Таков, в замедленном изложении, был бег событий, разыгравшихся в одно мгновение, на грани двух резко отличных друг от друга времен — прошедшего и наступающего. В этом прошедшем времени капитан Ванделаар был честный моряк, в наступающее время он вошел пиратом; Петр же с Франтой, в прошедшем времени хозяева положения, в наступающем могли считать себя все равно что покойниками.
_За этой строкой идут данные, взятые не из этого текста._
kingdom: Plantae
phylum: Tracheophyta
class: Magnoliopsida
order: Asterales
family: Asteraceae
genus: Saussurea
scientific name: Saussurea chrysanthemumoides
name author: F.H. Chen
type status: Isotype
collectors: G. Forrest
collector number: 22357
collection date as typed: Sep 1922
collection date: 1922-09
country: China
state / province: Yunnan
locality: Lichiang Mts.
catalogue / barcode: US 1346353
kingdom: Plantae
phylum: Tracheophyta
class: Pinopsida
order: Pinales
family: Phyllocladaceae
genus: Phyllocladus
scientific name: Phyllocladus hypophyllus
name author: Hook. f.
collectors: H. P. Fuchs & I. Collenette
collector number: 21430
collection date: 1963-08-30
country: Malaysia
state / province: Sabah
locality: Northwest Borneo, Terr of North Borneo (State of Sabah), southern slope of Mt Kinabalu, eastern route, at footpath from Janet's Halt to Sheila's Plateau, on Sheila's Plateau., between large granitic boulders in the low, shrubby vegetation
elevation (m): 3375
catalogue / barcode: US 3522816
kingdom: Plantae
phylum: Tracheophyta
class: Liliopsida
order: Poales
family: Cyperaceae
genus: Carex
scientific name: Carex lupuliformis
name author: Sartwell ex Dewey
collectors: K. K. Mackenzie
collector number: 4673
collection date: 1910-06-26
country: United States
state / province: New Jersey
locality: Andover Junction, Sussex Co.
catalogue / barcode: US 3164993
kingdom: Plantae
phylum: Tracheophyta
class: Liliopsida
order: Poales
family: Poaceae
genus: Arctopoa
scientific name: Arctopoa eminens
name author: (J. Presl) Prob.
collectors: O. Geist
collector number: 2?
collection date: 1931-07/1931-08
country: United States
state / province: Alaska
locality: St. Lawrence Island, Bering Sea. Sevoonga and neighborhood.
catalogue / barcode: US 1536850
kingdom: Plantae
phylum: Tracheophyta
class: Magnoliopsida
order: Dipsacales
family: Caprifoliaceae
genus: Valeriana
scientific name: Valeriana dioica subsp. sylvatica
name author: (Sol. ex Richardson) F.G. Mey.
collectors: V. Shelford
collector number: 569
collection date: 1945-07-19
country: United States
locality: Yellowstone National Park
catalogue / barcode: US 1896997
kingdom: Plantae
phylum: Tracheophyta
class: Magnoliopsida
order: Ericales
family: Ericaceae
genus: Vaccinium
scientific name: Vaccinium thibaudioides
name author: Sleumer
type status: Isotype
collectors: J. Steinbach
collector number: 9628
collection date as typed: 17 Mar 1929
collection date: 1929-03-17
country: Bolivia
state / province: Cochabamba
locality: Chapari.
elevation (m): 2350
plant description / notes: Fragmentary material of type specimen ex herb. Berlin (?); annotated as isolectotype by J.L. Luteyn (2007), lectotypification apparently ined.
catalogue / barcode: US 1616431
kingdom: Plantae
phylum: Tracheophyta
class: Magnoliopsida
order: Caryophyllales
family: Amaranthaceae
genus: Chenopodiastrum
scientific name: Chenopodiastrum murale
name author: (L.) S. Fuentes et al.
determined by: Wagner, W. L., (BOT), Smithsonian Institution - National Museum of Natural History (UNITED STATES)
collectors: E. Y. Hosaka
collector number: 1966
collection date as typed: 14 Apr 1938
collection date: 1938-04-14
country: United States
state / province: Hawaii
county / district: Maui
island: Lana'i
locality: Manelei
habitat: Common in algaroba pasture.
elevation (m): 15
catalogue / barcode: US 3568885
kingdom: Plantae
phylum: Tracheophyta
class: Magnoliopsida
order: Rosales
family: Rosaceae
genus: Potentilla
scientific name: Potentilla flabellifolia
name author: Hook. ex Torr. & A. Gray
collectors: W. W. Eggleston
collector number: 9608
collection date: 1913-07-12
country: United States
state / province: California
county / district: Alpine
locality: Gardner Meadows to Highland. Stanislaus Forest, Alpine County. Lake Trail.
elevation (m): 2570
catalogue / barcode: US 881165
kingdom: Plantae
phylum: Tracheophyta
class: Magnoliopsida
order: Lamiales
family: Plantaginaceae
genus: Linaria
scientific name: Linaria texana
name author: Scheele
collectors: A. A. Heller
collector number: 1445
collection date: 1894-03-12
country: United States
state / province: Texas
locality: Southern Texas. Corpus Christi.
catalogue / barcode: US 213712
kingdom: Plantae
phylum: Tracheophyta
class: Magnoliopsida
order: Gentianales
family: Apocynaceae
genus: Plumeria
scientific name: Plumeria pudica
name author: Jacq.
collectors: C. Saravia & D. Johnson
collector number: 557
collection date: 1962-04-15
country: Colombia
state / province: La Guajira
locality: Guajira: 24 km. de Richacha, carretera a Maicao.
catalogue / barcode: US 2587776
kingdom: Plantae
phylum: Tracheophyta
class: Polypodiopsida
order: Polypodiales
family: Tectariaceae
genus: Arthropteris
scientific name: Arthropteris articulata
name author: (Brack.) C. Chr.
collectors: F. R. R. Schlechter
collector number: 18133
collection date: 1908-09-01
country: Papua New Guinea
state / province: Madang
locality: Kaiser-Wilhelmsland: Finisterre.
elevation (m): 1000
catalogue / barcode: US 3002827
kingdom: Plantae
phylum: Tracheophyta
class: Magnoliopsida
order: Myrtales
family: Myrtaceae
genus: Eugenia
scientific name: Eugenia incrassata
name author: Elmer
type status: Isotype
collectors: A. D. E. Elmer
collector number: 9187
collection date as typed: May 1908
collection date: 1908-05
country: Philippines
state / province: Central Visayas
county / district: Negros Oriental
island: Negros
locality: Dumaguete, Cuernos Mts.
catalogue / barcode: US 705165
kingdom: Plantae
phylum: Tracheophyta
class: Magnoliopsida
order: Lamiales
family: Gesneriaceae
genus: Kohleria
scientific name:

Меж тем «Дульсинея», удерживаемая на курсе одной левой рукой взбешенного, а в ту минуту, пожалуй, уже и сумасшедшего капитана, с громкими стонами билась в волнах; а на ее палубе три человека, со смертью во взоре, с кинжалами в руках, — венец, облитый кровью из простреленного уха, северянин с окровавленной щекой и кок, только что выскочивший из камбуза, вооружившись кочергой и ножом, — настороженно пригнувшись, как обезьяны, широко ставя ноги, чтоб сохранить равновесие на палубе, ходившей ходуном, подкрадывались к Франте и Петру.
Петр надеялся, что у капитана было только два пистолета и он не станет стрелять из второго, чтоб не тратить последний заряд, пока его люди еще способны бороться.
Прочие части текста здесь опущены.